Records for the task:
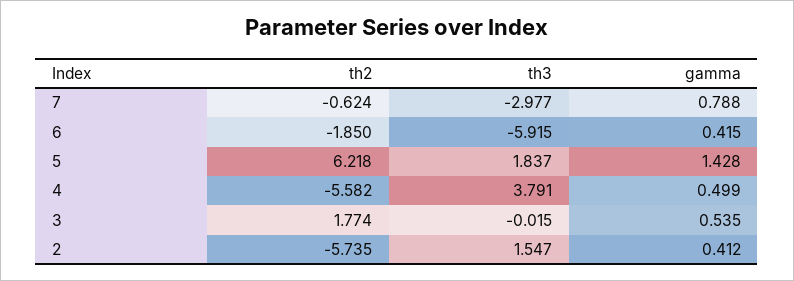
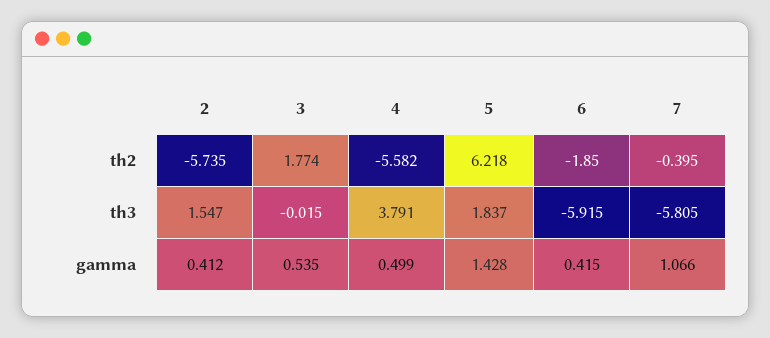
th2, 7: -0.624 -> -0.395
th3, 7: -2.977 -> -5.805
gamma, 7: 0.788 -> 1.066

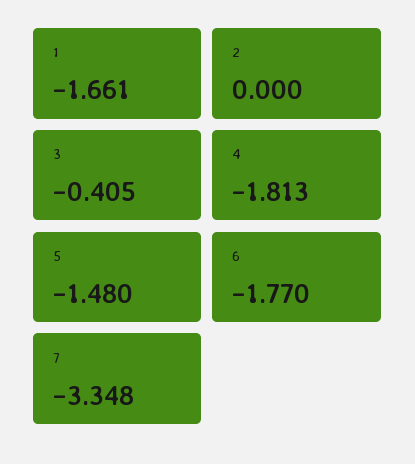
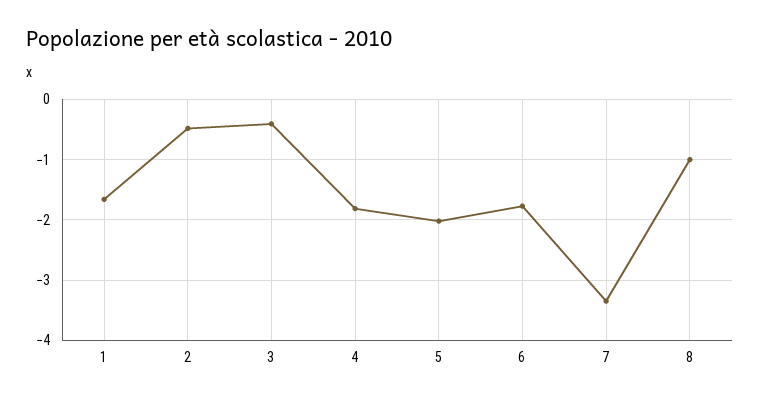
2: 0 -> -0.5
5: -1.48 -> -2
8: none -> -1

Goal of the exercise: Only the lines from the line containing "th3, 7: -2.977 -> -5.805" through the end of the material should be retyped, exactly and in full, with no pictures.

Answer for the task:
th3, 7: -2.977 -> -5.805
gamma, 7: 0.788 -> 1.066

2: 0 -> -0.5
5: -1.48 -> -2
8: none -> -1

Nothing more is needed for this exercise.